Lifestyle inflation, spending more money as your income increases, might seem like a natural reaction to an increased income but it shouldn’t be. When you get a raise, what do you do with that additional income? What should you do? Do you use it to pay off debt? Put more away into savings? Or spend it? Lifestyle inflation can be an easy trap to fall into, but with one simple solution you can avoid it.
What Is Lifestyle Inflation?
For some, the response to a pay increase is to rent a bigger apartment, buy a new car, to go out to eat more often, and so on. In other words, they change their lifestyle because they are earning more. But this also means that some, or all, of that additional money they are earning is already spent every month. While their spending is increasing, their debt payments or savings stay the same. You need to consider, is it worth it to pay twice the rent to have a gym in the building (that you’ve only used once)? Or would it be better to put that money toward paying off your credit card bills or save it and finally get to travel like you’ve always wanted?

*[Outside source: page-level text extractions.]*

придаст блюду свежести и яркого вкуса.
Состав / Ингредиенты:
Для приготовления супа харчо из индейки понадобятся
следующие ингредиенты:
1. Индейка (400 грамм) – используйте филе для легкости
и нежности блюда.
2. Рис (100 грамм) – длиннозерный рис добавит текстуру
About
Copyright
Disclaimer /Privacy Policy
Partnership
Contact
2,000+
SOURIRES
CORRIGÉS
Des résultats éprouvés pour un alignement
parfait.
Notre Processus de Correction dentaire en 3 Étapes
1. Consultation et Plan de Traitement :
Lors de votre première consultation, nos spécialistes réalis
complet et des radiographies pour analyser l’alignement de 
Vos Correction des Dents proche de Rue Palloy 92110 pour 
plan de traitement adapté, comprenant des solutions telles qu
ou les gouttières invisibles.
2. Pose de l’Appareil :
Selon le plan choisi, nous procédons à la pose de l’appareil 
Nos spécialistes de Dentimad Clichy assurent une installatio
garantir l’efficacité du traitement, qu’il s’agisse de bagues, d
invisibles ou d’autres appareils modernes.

The goal should always be to live within your means. This means your income covers all your expenses. The money left over after paying for all your expenses should go toward paying down debt and accumulating savings. If you have debt, pay more than the minimum payment due. Set money aside for an emergency fund. Once you have that set aside, contribute to retirement savings and invest the remaining money.

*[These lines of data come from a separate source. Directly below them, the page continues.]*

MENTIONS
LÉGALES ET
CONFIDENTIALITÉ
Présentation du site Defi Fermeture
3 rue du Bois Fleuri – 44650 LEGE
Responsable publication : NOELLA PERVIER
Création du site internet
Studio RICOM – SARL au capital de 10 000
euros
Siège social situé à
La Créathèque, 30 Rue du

When your income increases, you have options on where to put that additional money. It can be tempting to spend it, upgrade from what you normally buy, figuring you might as well enjoy it a little. Or you can put it toward paying down debt and increasing savings. The former might be fun for now, but the latter will be more beneficial for you in the long run. By spending that money, you aren’t moving up. You’re holding yourself back. Debt will continue to tie you down. Lack of savings will limit you in what you can afford and keep you from reaching your financial goals.
The Simple Solution
The simple solution to avoiding lifestyle inflation is a two-part process. First, make saving automatic. Set up an automatic deduction from your paycheck to your retirement account. Set up another deduction to a secondary bank account for money that will only go towards savings or paying down debt. Second, make it a percentage. Make those automatic deductions a percentage, rather than a dollar amount, this is the key. By deducting a percentage, when your income increases, so does your deduction. If you get a raise, or you work overtime or you get a bonus, the amount that gets deducted will reflect that income increase.
Not So Scary Anymore
So with that simple solution, automatic deductions set at a percentage, you can avoid lifestyle inflation. It’s not to say you can never upgrade your living situation or your wardrobe, but instead, it’s about being intentional and seeing the big picture. Remember your long-term financial goals as you decide how to spend your money and use automatic deductions to help you when temptations come along.
Talk to your HR rep or bank to set up automatic deductions set at a percentage to avoid lifestyle inflation.